#### Extrait du document:
--- --- ---

Mme Owda craint d’être bientôt contrainte par l’armée de revenir une seconde fois dans sa ville natale, à Gaza. « Je crois que d’ici à la fin du mois, si Israël contrôle toute la cité, l’armée demandera aux habitants de revenir, puis elle pourra poursuivre son opération terrestre dans le Sud. » Samedi 18 novembre, le ministre de la défense, Yoav Gallant, a indiqué que les soldats s’y lanceraient bientôt à la poursuite des chefs du Hamas.
« Ce qui a été le plus détruit à Gaza, ce sont les gens. Je ne les reconnais plus. Mon voisin est venu vérifier l’état de sa maison récemment. Il pesait 120 kilos avant la guerre, il en a perdu trente en six semaines » , s’épouvante le photographe Mohammed Al-Hajjar, joint par téléphone le 17 novembre. Ce barbu trentenaire, au rire rocailleux de fumeur, réside dans la rue Al-Jalaa, au nord de chez Owda, avec trente parents : ses frères et leurs familles. Le père de son épouse, Enas, a été tué dans un bombardement au début de la guerre.

--- --- ---

#### Données fournies:
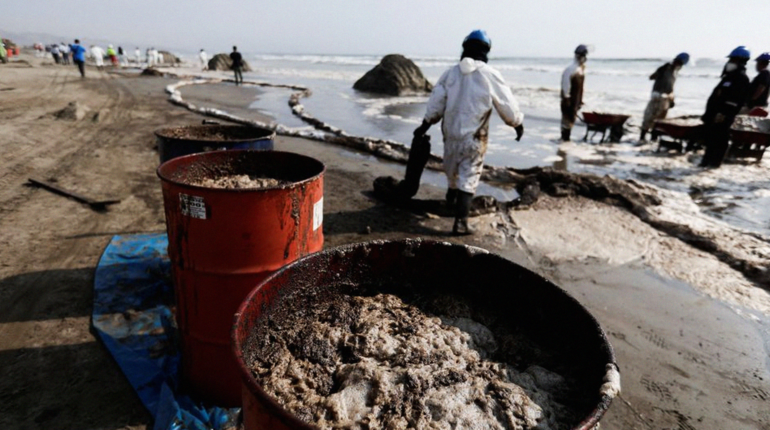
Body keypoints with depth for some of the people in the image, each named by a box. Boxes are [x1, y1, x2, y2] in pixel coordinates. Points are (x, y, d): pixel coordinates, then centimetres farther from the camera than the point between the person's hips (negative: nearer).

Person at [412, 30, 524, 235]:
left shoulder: (451, 72, 1)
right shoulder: (490, 75, -9)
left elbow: (436, 102, 5)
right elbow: (507, 104, -2)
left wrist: (425, 125, 17)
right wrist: (517, 123, 14)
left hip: (451, 133, 4)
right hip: (475, 136, -4)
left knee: (452, 170, 25)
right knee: (468, 178, 0)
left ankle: (451, 200, 49)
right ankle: (460, 223, -4)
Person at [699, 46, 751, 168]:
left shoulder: (742, 78, -9)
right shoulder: (729, 76, 22)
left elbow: (736, 99, -20)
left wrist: (724, 113, -26)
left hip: (722, 116, -10)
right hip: (714, 113, 10)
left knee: (719, 138, -5)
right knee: (710, 136, 12)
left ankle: (714, 161, 0)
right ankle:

--- --- ---

#### Exercices à traiter:
**a.** Pour chaque affirmation, répondez par oui ou par non selon qu'elle s'accorde avec l'extrait du document, et citez les mots qui tranchent : (i) le voisin de Mohammed Al-Hajjar a perdu trente kilos en six semaines ; (ii) Mohammed Al-Hajjar habite au sud de chez Owda ; (iii) le père d'Enas a été tué à la fin de la guerre.
**b.** Dressez la liste de toutes les personnes nommées dans l'extrait du document.
Les enregistrements n'ont aucun lien avec l'extrait du document.

#### Réponses:
**a.**
(i) Oui : « il en a perdu trente en six semaines ».
(ii) Non : « réside dans la rue Al-Jalaa, au nord de chez Owda ».
(iii) Non : « a été tué dans un bombardement au début de la guerre ».

**b.** Mme Owda, Yoav Gallant, Mohammed Al-Hajjar, Enas